That sounds like a problem in the controller. Are you running the latest firmware (5.12.00.015)? If not, I'd suggest an upgrade. If that doesn't do it, open a case with LSI Logic support.


----------



## codonnell (Oct 1, 2012)

Okay, looks like I am running older firmware.

Firmware  FH9X 5.12.00.007
Driver    10.80.00.003

On a side note - for the benefit of the list - I learned the hard way that the LSI MegaRAID 9266 is not supported under FreeBSD. This is contrary to the LSI documentation which very clearly states that it *is* supported under FreeBSD. LSI said they are going to fix the documentation.
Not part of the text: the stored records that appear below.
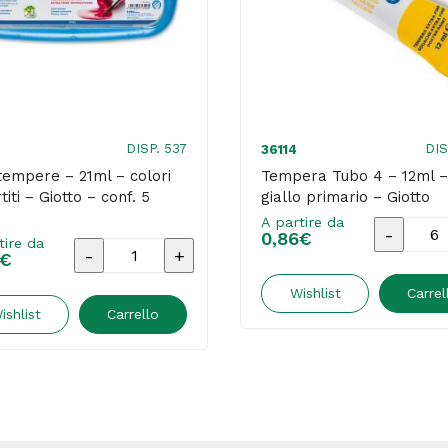
DISP. 537
DIS
36114
tempere – 21ml – colori
Tempera Tubo 4 – 12ml –
titi – Giotto – conf. 5
giallo primario – Giotto
A partire da
Temper
0,86
€
tire da
Tubi
€
Tubo
tempere
4
Wishlist
Carrel
-
ishlist
Carrello
-
21ml
12ml
-
-
colori
giallo
assortiti
primario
The 3ware 9750 was their suggested 6g SAS alternative.


----------



## User23 (Oct 1, 2012)

It looks like the tws(4) driver is now (don't know since when) part of FreeBSD 8.3 stable.


----------



## codonnell (Oct 1, 2012)

Upgraded the firmware to 5.12.00.015. Went 22 minutes before panic.

Running 8.3R.

Looking now to see if the tws(4) driver in 8.3R is the latest available.


----------



## codonnell (Oct 1, 2012)

Looks like the latest available tws(4) is 10.80.00.003, which is what is in 8.3R...


----------



## Terry_Kennedy (Oct 1, 2012)

codonnell said:
			
		

> Upgraded the firmware to 5.12.00.015. Went 22 minutes before panic.


I'd open a support case with LSI at this point, since you're running the latest firmware and driver, and they officially support their cards on FreeBSD.


----------